Methods We investigated risk for developing LBP for between 1 and 30 days in the past year and developing LBP for more than 30 days in the past year at follow-up in 1537 female eldercare workers with no LBP in the year before baseline. Data were analysed using logistic regression analysis adjusted for sociodemographic variables, health behaviours, physical workload and depressive symptoms at baseline. Follow-up ranged from 18 to 22 months.
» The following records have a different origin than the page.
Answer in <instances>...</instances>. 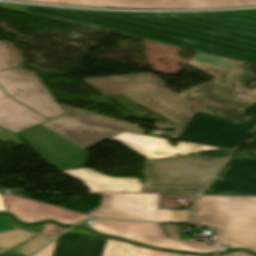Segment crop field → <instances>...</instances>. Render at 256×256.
Wrapping results in <instances>:
<instances>
[{
  "mask_svg": "<svg viewBox=\"0 0 256 256\" xmlns=\"http://www.w3.org/2000/svg\"><path fill=\"white\" fill-rule=\"evenodd\" d=\"M0 256H18V255L8 252V253L2 254Z\"/></svg>",
  "mask_w": 256,
  "mask_h": 256,
  "instance_id": "obj_30",
  "label": "crop field"
},
{
  "mask_svg": "<svg viewBox=\"0 0 256 256\" xmlns=\"http://www.w3.org/2000/svg\"><path fill=\"white\" fill-rule=\"evenodd\" d=\"M34 234L25 233L21 231H12L0 234V249L10 250L16 245L26 241ZM34 237V236H33Z\"/></svg>",
  "mask_w": 256,
  "mask_h": 256,
  "instance_id": "obj_21",
  "label": "crop field"
},
{
  "mask_svg": "<svg viewBox=\"0 0 256 256\" xmlns=\"http://www.w3.org/2000/svg\"><path fill=\"white\" fill-rule=\"evenodd\" d=\"M0 211H6L1 192H0Z\"/></svg>",
  "mask_w": 256,
  "mask_h": 256,
  "instance_id": "obj_29",
  "label": "crop field"
},
{
  "mask_svg": "<svg viewBox=\"0 0 256 256\" xmlns=\"http://www.w3.org/2000/svg\"><path fill=\"white\" fill-rule=\"evenodd\" d=\"M203 194L256 195V157H231Z\"/></svg>",
  "mask_w": 256,
  "mask_h": 256,
  "instance_id": "obj_14",
  "label": "crop field"
},
{
  "mask_svg": "<svg viewBox=\"0 0 256 256\" xmlns=\"http://www.w3.org/2000/svg\"><path fill=\"white\" fill-rule=\"evenodd\" d=\"M20 227H24V226L15 223L13 220L8 218L7 216L0 215V231L16 229Z\"/></svg>",
  "mask_w": 256,
  "mask_h": 256,
  "instance_id": "obj_25",
  "label": "crop field"
},
{
  "mask_svg": "<svg viewBox=\"0 0 256 256\" xmlns=\"http://www.w3.org/2000/svg\"><path fill=\"white\" fill-rule=\"evenodd\" d=\"M226 158L169 157L149 160L151 184L165 187L204 188Z\"/></svg>",
  "mask_w": 256,
  "mask_h": 256,
  "instance_id": "obj_6",
  "label": "crop field"
},
{
  "mask_svg": "<svg viewBox=\"0 0 256 256\" xmlns=\"http://www.w3.org/2000/svg\"><path fill=\"white\" fill-rule=\"evenodd\" d=\"M51 240V238L38 235L37 237L29 240L28 242L12 250L11 252L17 253L22 256H29Z\"/></svg>",
  "mask_w": 256,
  "mask_h": 256,
  "instance_id": "obj_22",
  "label": "crop field"
},
{
  "mask_svg": "<svg viewBox=\"0 0 256 256\" xmlns=\"http://www.w3.org/2000/svg\"><path fill=\"white\" fill-rule=\"evenodd\" d=\"M192 222L216 228L219 244L256 248V197L202 196Z\"/></svg>",
  "mask_w": 256,
  "mask_h": 256,
  "instance_id": "obj_2",
  "label": "crop field"
},
{
  "mask_svg": "<svg viewBox=\"0 0 256 256\" xmlns=\"http://www.w3.org/2000/svg\"><path fill=\"white\" fill-rule=\"evenodd\" d=\"M42 226H43V228H42L40 234H44L47 236H56V235L62 233L63 231L69 229V228L60 227L54 223H45V224H42Z\"/></svg>",
  "mask_w": 256,
  "mask_h": 256,
  "instance_id": "obj_24",
  "label": "crop field"
},
{
  "mask_svg": "<svg viewBox=\"0 0 256 256\" xmlns=\"http://www.w3.org/2000/svg\"><path fill=\"white\" fill-rule=\"evenodd\" d=\"M0 86L11 98L51 119L63 111L31 71L11 69L0 72Z\"/></svg>",
  "mask_w": 256,
  "mask_h": 256,
  "instance_id": "obj_10",
  "label": "crop field"
},
{
  "mask_svg": "<svg viewBox=\"0 0 256 256\" xmlns=\"http://www.w3.org/2000/svg\"><path fill=\"white\" fill-rule=\"evenodd\" d=\"M22 63L18 49L0 41V71L18 67Z\"/></svg>",
  "mask_w": 256,
  "mask_h": 256,
  "instance_id": "obj_20",
  "label": "crop field"
},
{
  "mask_svg": "<svg viewBox=\"0 0 256 256\" xmlns=\"http://www.w3.org/2000/svg\"><path fill=\"white\" fill-rule=\"evenodd\" d=\"M110 140H116L133 150L145 159L169 157L181 154L196 153L221 148L178 141L171 146L167 139L123 132Z\"/></svg>",
  "mask_w": 256,
  "mask_h": 256,
  "instance_id": "obj_15",
  "label": "crop field"
},
{
  "mask_svg": "<svg viewBox=\"0 0 256 256\" xmlns=\"http://www.w3.org/2000/svg\"><path fill=\"white\" fill-rule=\"evenodd\" d=\"M103 94L117 95L162 91L165 84L152 73L82 80Z\"/></svg>",
  "mask_w": 256,
  "mask_h": 256,
  "instance_id": "obj_17",
  "label": "crop field"
},
{
  "mask_svg": "<svg viewBox=\"0 0 256 256\" xmlns=\"http://www.w3.org/2000/svg\"><path fill=\"white\" fill-rule=\"evenodd\" d=\"M47 121L6 96L0 88V125L17 133L37 123Z\"/></svg>",
  "mask_w": 256,
  "mask_h": 256,
  "instance_id": "obj_19",
  "label": "crop field"
},
{
  "mask_svg": "<svg viewBox=\"0 0 256 256\" xmlns=\"http://www.w3.org/2000/svg\"><path fill=\"white\" fill-rule=\"evenodd\" d=\"M25 7L26 6H22V5H12V4H1L0 3V8L14 10V11H18V12H22Z\"/></svg>",
  "mask_w": 256,
  "mask_h": 256,
  "instance_id": "obj_26",
  "label": "crop field"
},
{
  "mask_svg": "<svg viewBox=\"0 0 256 256\" xmlns=\"http://www.w3.org/2000/svg\"><path fill=\"white\" fill-rule=\"evenodd\" d=\"M101 194V205L88 215L117 220L184 223L190 211L159 208L160 194L87 192Z\"/></svg>",
  "mask_w": 256,
  "mask_h": 256,
  "instance_id": "obj_5",
  "label": "crop field"
},
{
  "mask_svg": "<svg viewBox=\"0 0 256 256\" xmlns=\"http://www.w3.org/2000/svg\"><path fill=\"white\" fill-rule=\"evenodd\" d=\"M147 165H148V161H147V164H146V169H147ZM145 174H150V173H146V171H145Z\"/></svg>",
  "mask_w": 256,
  "mask_h": 256,
  "instance_id": "obj_32",
  "label": "crop field"
},
{
  "mask_svg": "<svg viewBox=\"0 0 256 256\" xmlns=\"http://www.w3.org/2000/svg\"><path fill=\"white\" fill-rule=\"evenodd\" d=\"M87 225L93 230L106 235L121 237L124 239L174 250L209 253L215 251V247H206V242H196L192 239L178 240L175 225L163 224L169 235V239L161 228L160 224L123 222L109 220H93Z\"/></svg>",
  "mask_w": 256,
  "mask_h": 256,
  "instance_id": "obj_7",
  "label": "crop field"
},
{
  "mask_svg": "<svg viewBox=\"0 0 256 256\" xmlns=\"http://www.w3.org/2000/svg\"><path fill=\"white\" fill-rule=\"evenodd\" d=\"M141 106L175 122L177 125L172 127L167 124L156 123L154 128L162 130H174L170 138L177 139L182 130L193 117L186 113L190 107V101L180 97L174 92L164 88L162 92L128 94L124 95Z\"/></svg>",
  "mask_w": 256,
  "mask_h": 256,
  "instance_id": "obj_13",
  "label": "crop field"
},
{
  "mask_svg": "<svg viewBox=\"0 0 256 256\" xmlns=\"http://www.w3.org/2000/svg\"><path fill=\"white\" fill-rule=\"evenodd\" d=\"M201 190L202 189L150 187V189H142L141 192L196 194L199 193Z\"/></svg>",
  "mask_w": 256,
  "mask_h": 256,
  "instance_id": "obj_23",
  "label": "crop field"
},
{
  "mask_svg": "<svg viewBox=\"0 0 256 256\" xmlns=\"http://www.w3.org/2000/svg\"><path fill=\"white\" fill-rule=\"evenodd\" d=\"M22 13L199 52L190 62L256 64V10L138 14L27 6Z\"/></svg>",
  "mask_w": 256,
  "mask_h": 256,
  "instance_id": "obj_1",
  "label": "crop field"
},
{
  "mask_svg": "<svg viewBox=\"0 0 256 256\" xmlns=\"http://www.w3.org/2000/svg\"><path fill=\"white\" fill-rule=\"evenodd\" d=\"M17 135L58 170L82 167L88 154L39 124Z\"/></svg>",
  "mask_w": 256,
  "mask_h": 256,
  "instance_id": "obj_11",
  "label": "crop field"
},
{
  "mask_svg": "<svg viewBox=\"0 0 256 256\" xmlns=\"http://www.w3.org/2000/svg\"><path fill=\"white\" fill-rule=\"evenodd\" d=\"M243 112L252 117L240 124H234L218 116L196 112L178 139L219 147L238 146L249 130L256 125V103L244 109Z\"/></svg>",
  "mask_w": 256,
  "mask_h": 256,
  "instance_id": "obj_9",
  "label": "crop field"
},
{
  "mask_svg": "<svg viewBox=\"0 0 256 256\" xmlns=\"http://www.w3.org/2000/svg\"><path fill=\"white\" fill-rule=\"evenodd\" d=\"M4 252H6V251L0 250V254H1V253H4Z\"/></svg>",
  "mask_w": 256,
  "mask_h": 256,
  "instance_id": "obj_33",
  "label": "crop field"
},
{
  "mask_svg": "<svg viewBox=\"0 0 256 256\" xmlns=\"http://www.w3.org/2000/svg\"><path fill=\"white\" fill-rule=\"evenodd\" d=\"M65 113L40 125L82 150H87L123 131L143 134L145 129L97 114L60 105Z\"/></svg>",
  "mask_w": 256,
  "mask_h": 256,
  "instance_id": "obj_3",
  "label": "crop field"
},
{
  "mask_svg": "<svg viewBox=\"0 0 256 256\" xmlns=\"http://www.w3.org/2000/svg\"><path fill=\"white\" fill-rule=\"evenodd\" d=\"M41 3L125 8L194 9L256 6V0H22Z\"/></svg>",
  "mask_w": 256,
  "mask_h": 256,
  "instance_id": "obj_12",
  "label": "crop field"
},
{
  "mask_svg": "<svg viewBox=\"0 0 256 256\" xmlns=\"http://www.w3.org/2000/svg\"><path fill=\"white\" fill-rule=\"evenodd\" d=\"M40 226L36 225V226H31V227H25V228H21L22 230L25 231H29V232H34V233H38V231L40 230Z\"/></svg>",
  "mask_w": 256,
  "mask_h": 256,
  "instance_id": "obj_28",
  "label": "crop field"
},
{
  "mask_svg": "<svg viewBox=\"0 0 256 256\" xmlns=\"http://www.w3.org/2000/svg\"><path fill=\"white\" fill-rule=\"evenodd\" d=\"M70 231V230H69ZM34 256H196L146 249L140 246L100 237L83 228L54 239Z\"/></svg>",
  "mask_w": 256,
  "mask_h": 256,
  "instance_id": "obj_4",
  "label": "crop field"
},
{
  "mask_svg": "<svg viewBox=\"0 0 256 256\" xmlns=\"http://www.w3.org/2000/svg\"><path fill=\"white\" fill-rule=\"evenodd\" d=\"M6 209L23 223L53 220L63 225L72 224L89 218L86 215L58 209L23 198L6 194L3 196Z\"/></svg>",
  "mask_w": 256,
  "mask_h": 256,
  "instance_id": "obj_16",
  "label": "crop field"
},
{
  "mask_svg": "<svg viewBox=\"0 0 256 256\" xmlns=\"http://www.w3.org/2000/svg\"><path fill=\"white\" fill-rule=\"evenodd\" d=\"M248 250H250V251L256 253V249H248Z\"/></svg>",
  "mask_w": 256,
  "mask_h": 256,
  "instance_id": "obj_31",
  "label": "crop field"
},
{
  "mask_svg": "<svg viewBox=\"0 0 256 256\" xmlns=\"http://www.w3.org/2000/svg\"><path fill=\"white\" fill-rule=\"evenodd\" d=\"M219 256H254V255L248 254L243 251H237V252L227 253Z\"/></svg>",
  "mask_w": 256,
  "mask_h": 256,
  "instance_id": "obj_27",
  "label": "crop field"
},
{
  "mask_svg": "<svg viewBox=\"0 0 256 256\" xmlns=\"http://www.w3.org/2000/svg\"><path fill=\"white\" fill-rule=\"evenodd\" d=\"M62 173L83 182L90 191L140 192L142 187L138 179L107 177L89 168L66 170Z\"/></svg>",
  "mask_w": 256,
  "mask_h": 256,
  "instance_id": "obj_18",
  "label": "crop field"
},
{
  "mask_svg": "<svg viewBox=\"0 0 256 256\" xmlns=\"http://www.w3.org/2000/svg\"><path fill=\"white\" fill-rule=\"evenodd\" d=\"M190 64L214 74L216 80L210 84L199 86L183 95L180 94L193 102L188 113L195 114L196 111L209 113L202 105H226L242 111L256 102V94L246 92L239 87L243 63L237 62L234 72L210 66Z\"/></svg>",
  "mask_w": 256,
  "mask_h": 256,
  "instance_id": "obj_8",
  "label": "crop field"
}]
</instances>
Results High emotional demands, high and medium role conflicts and low influence predicted risk for reporting LBP for between 1 and 30 days in the past year at follow-up after adjustment for sociodemographics, health behaviours and physical workload. All associations became statistically non-significant when adjusted for depressive symptoms. Low and medium influence at work and high emotional demands predicted risk of reporting LBP for more than 30 days in the past year at follow-up, after adjustment for sociodemographics, health behaviours and physical workload. For employees with low (OR 4.16; 95% CI 1.36 to 12.75) and medium (OR 3.93; 95% CI 1.37 to 11.22) influence, this risk remained statistically significant after adjustment for depressive symptoms.
Conclusions Most psychosocial working conditions in this study were no longer associated with risk of LBP after adjustment for depressive symptoms. However, low and medium influence at work predicted risk for LBP for more than 30 days after adjustment for both physical workload and depressive symptoms.